Restate the data exactly as given and keep the pictures out.

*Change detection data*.
=-=-=
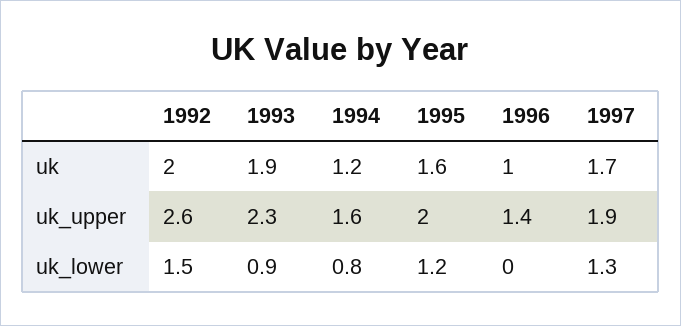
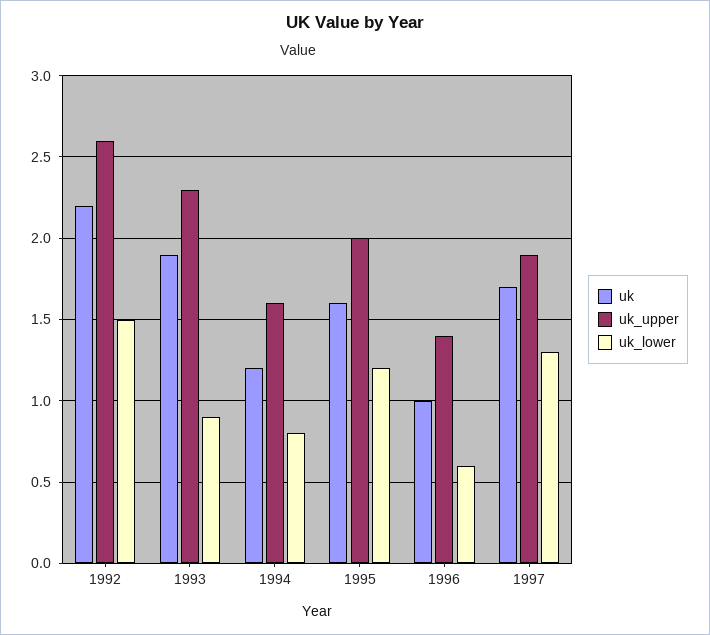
uk, 1992: 2 -> 2.2
uk_lower, 1996: 0 -> 0.6

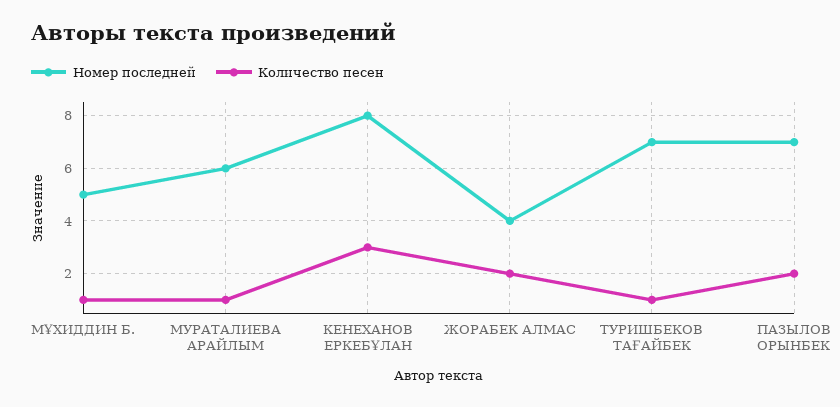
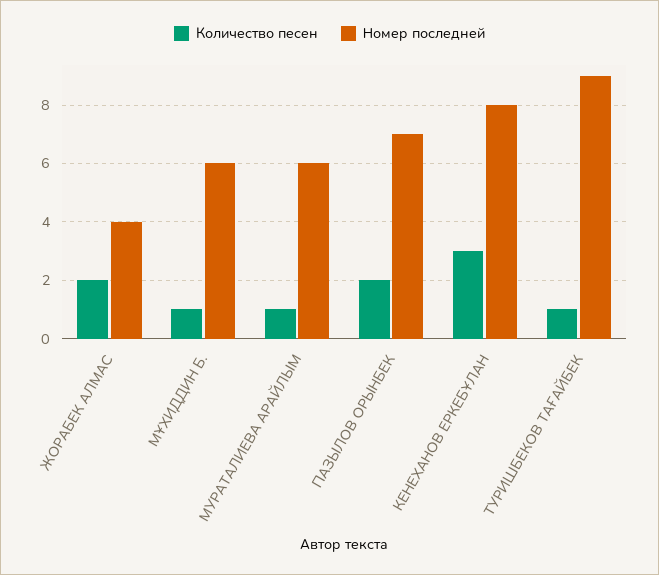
Номер последней, МҰХИДДИН Б.: 5 -> 6
Номер последней, ТУРИШБЕКОВ ТАҒАЙБЕК: 7 -> 9

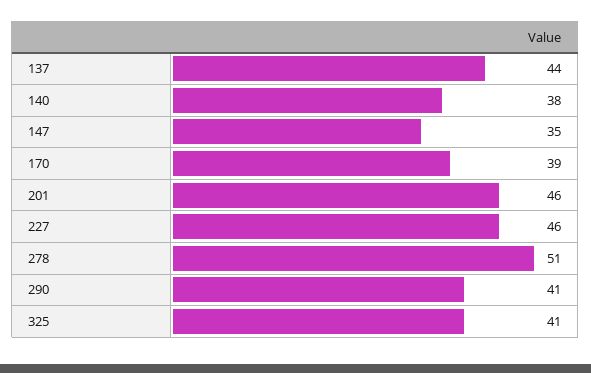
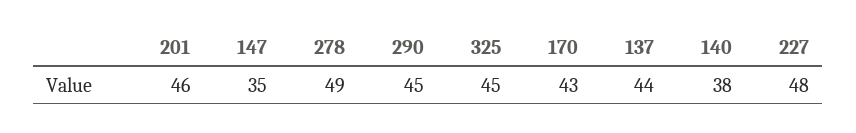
170: 39 -> 43
227: 46 -> 48
278: 51 -> 49
290: 41 -> 45
325: 41 -> 45

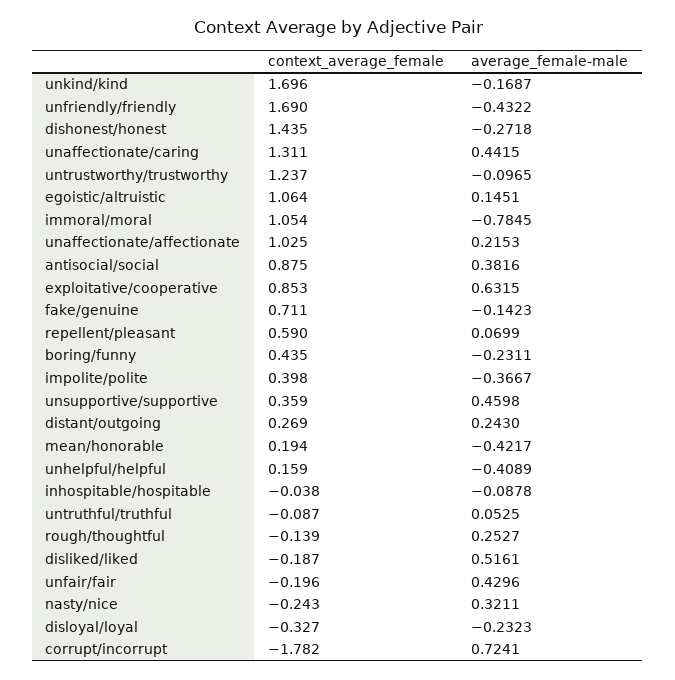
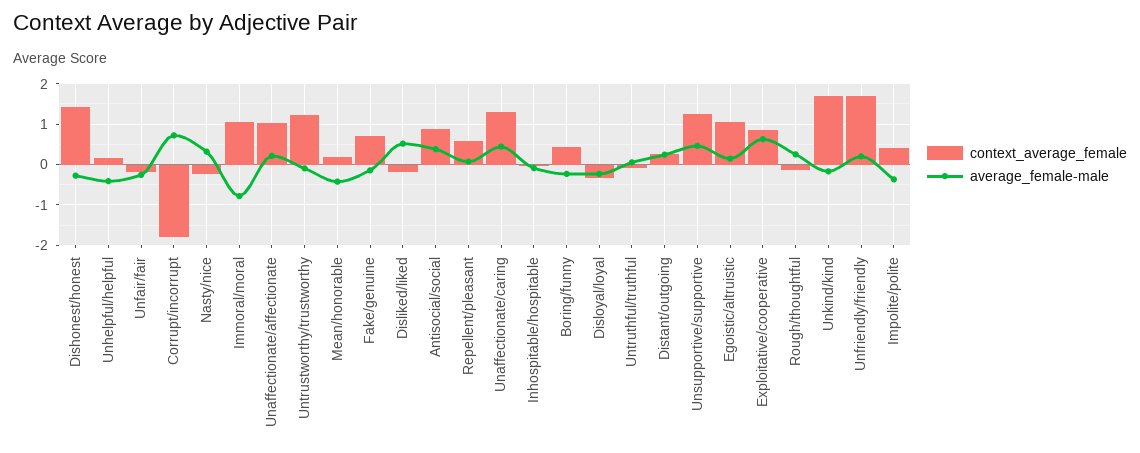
average_female-male, unfriendly/friendly: -0.4322 -> 0.2
context_average_female, unsupportive/supportive: 0.359 -> 1.2
average_female-male, unfair/fair: 0.4296 -> -0.2

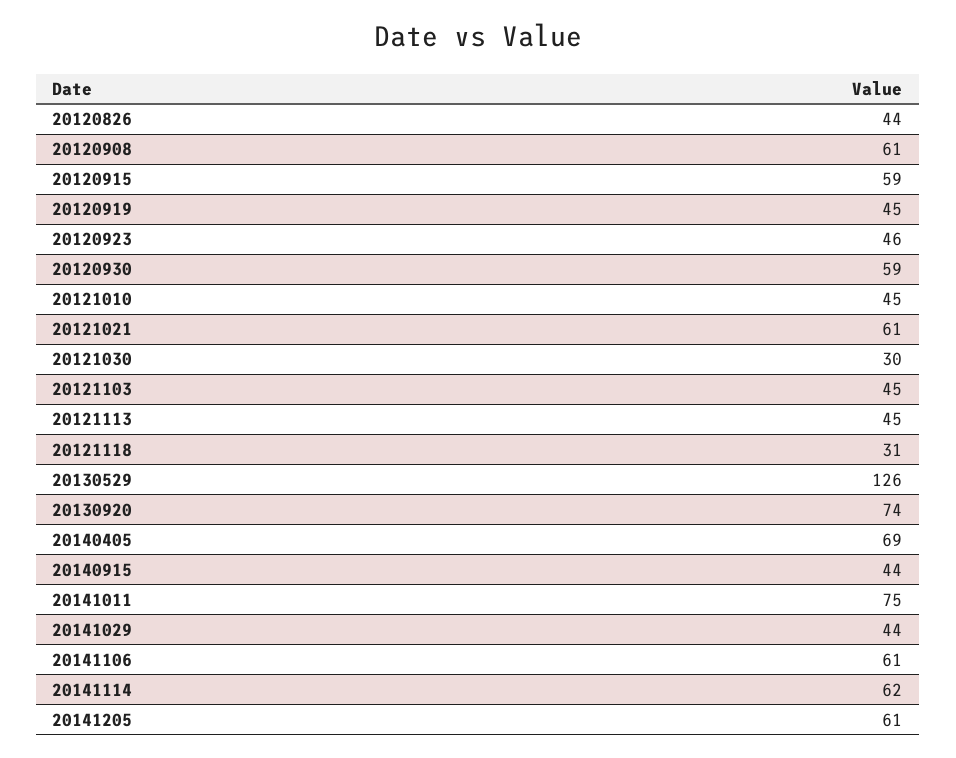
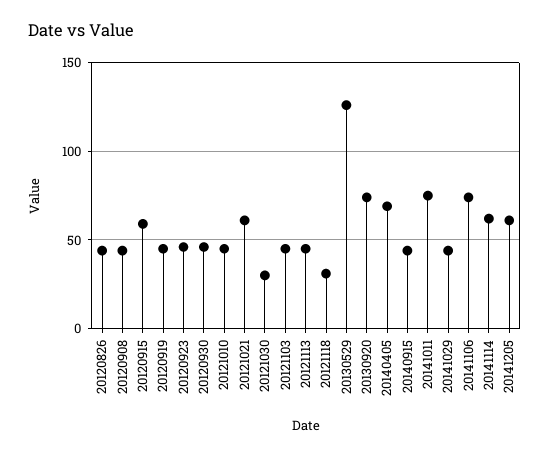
20120908: 61 -> 45
20120930: 59 -> 45
20141106: 61 -> 75

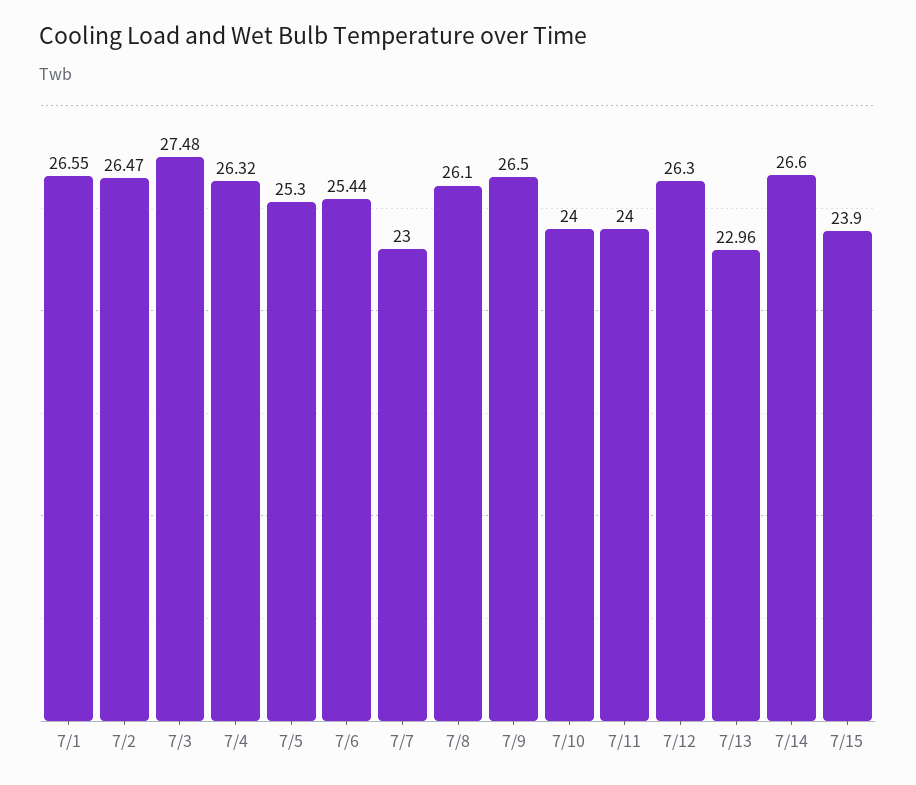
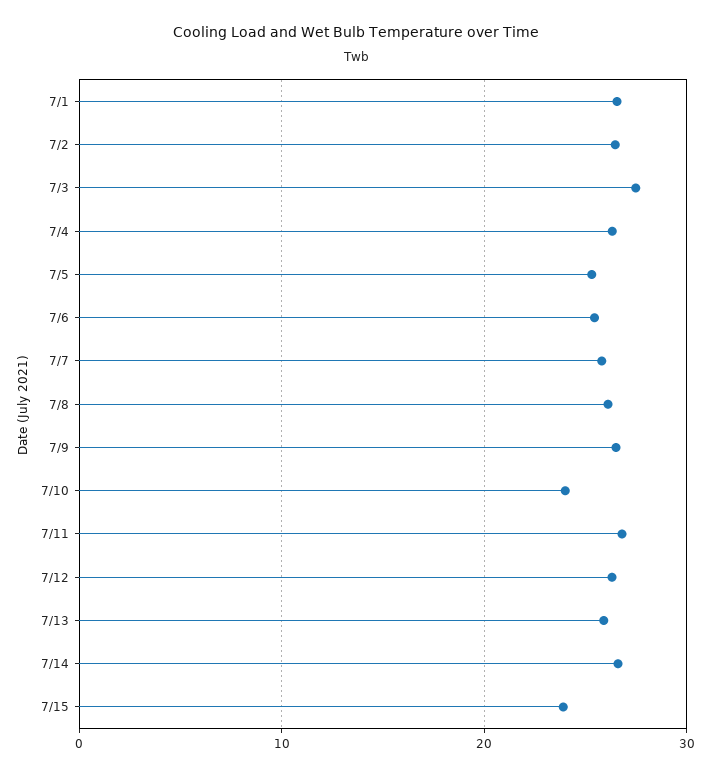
7/7: 23 -> 26
7/11: 24 -> 27
7/13: 22.96 -> 26

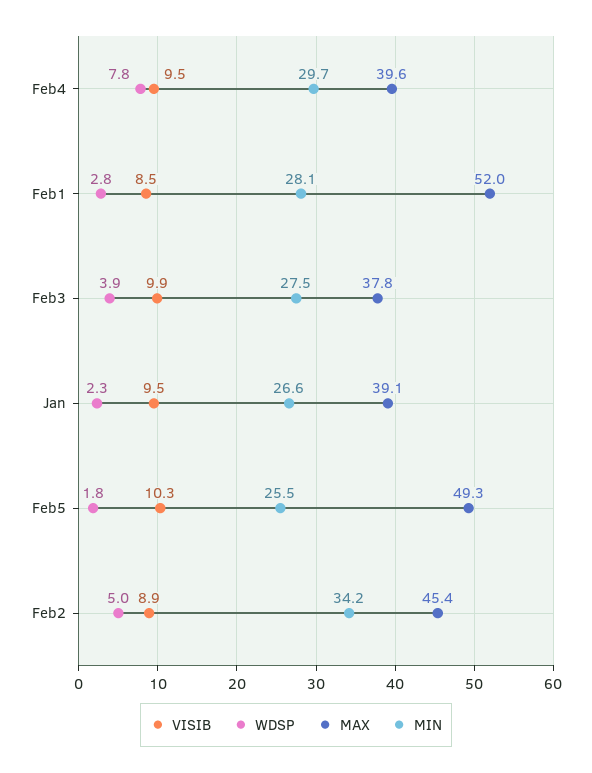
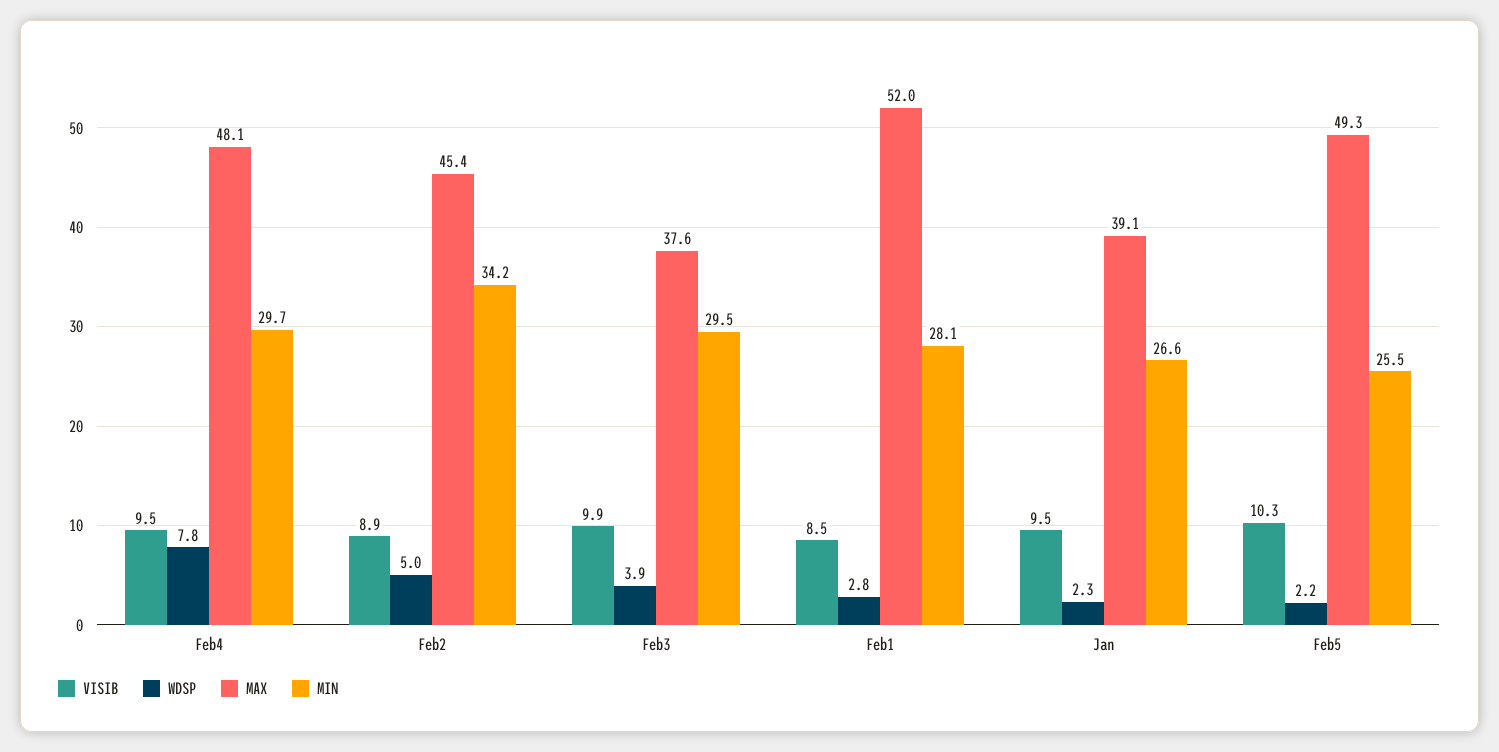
MAX, Feb4: 39.6 -> 48.1
MAX, Feb3: 37.8 -> 37.6
MIN, Feb3: 27.5 -> 29.5
WDSP, Feb5: 1.8 -> 2.2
=-=-=
*Answer to this problem*.
uk, 1992: 2 -> 2.2
uk_lower, 1996: 0 -> 0.6

Номер последней, МҰХИДДИН Б.: 5 -> 6
Номер последней, ТУРИШБЕКОВ ТАҒАЙБЕК: 7 -> 9

170: 39 -> 43
227: 46 -> 48
278: 51 -> 49
290: 41 -> 45
325: 41 -> 45

average_female-male, unfriendly/friendly: -0.4322 -> 0.2
context_average_female, unsupportive/supportive: 0.359 -> 1.2
average_female-male, unfair/fair: 0.4296 -> -0.2

20120908: 61 -> 45
20120930: 59 -> 45
20141106: 61 -> 75

7/7: 23 -> 26
7/11: 24 -> 27
7/13: 22.96 -> 26

MAX, Feb4: 39.6 -> 48.1
MAX, Feb3: 37.8 -> 37.6
MIN, Feb3: 27.5 -> 29.5
WDSP, Feb5: 1.8 -> 2.2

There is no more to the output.